ABOUT THIS EXERCISE: Only the lines from the opening of the material through the one containing "HEK-293 cells were" should be reproduced, each exactly as it stands.

RECORDS FOR THE TASK:
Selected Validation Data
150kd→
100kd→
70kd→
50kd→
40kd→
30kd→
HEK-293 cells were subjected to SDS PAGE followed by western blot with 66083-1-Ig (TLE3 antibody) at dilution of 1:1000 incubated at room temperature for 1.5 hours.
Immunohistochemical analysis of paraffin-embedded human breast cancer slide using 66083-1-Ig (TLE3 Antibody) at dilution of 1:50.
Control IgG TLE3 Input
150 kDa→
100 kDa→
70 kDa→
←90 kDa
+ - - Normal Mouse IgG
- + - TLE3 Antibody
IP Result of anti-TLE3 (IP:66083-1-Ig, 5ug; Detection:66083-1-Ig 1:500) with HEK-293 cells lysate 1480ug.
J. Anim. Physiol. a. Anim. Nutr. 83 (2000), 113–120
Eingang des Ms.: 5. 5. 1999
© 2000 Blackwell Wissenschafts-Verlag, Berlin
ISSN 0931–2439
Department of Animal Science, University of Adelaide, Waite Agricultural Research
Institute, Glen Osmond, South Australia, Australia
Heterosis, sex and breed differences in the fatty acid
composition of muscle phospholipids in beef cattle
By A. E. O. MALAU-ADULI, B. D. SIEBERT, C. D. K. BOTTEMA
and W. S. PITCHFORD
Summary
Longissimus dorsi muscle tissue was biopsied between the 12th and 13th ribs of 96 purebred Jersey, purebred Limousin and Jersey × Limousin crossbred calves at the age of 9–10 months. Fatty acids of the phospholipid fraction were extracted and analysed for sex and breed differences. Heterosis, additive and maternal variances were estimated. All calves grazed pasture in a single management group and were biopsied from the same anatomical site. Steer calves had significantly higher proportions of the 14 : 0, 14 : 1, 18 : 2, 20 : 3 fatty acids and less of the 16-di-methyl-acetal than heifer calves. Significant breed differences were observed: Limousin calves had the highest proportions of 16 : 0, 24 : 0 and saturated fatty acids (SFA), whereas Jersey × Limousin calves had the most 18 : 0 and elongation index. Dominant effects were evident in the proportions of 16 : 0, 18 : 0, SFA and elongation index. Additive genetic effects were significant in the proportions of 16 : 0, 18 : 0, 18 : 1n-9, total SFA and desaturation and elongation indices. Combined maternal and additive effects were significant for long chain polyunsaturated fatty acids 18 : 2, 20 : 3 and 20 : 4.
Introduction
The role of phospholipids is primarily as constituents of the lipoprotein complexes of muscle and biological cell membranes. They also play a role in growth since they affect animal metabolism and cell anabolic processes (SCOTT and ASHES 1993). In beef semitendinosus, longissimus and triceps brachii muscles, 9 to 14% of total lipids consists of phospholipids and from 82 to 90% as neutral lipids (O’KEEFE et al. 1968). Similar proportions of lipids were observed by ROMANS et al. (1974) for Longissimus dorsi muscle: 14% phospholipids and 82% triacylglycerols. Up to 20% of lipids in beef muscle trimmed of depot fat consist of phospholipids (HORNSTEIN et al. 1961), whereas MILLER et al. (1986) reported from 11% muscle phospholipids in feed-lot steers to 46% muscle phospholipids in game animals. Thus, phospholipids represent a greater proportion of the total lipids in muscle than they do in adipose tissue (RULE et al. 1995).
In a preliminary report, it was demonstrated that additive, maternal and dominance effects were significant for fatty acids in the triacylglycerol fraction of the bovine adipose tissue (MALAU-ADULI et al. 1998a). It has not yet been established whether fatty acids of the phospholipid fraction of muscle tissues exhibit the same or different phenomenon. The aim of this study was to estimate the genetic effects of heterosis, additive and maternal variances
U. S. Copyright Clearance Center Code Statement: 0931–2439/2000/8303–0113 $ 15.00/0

EXPECTED OUTPUT:
Selected Validation Data
150kd→
100kd→
70kd→
50kd→
40kd→
30kd→
HEK-293 cells were subjected to SDS PAGE followed by western blot with 66083-1-Ig (TLE3 antibody) at dilution of 1:1000 incubated at room temperature for 1.5 hours.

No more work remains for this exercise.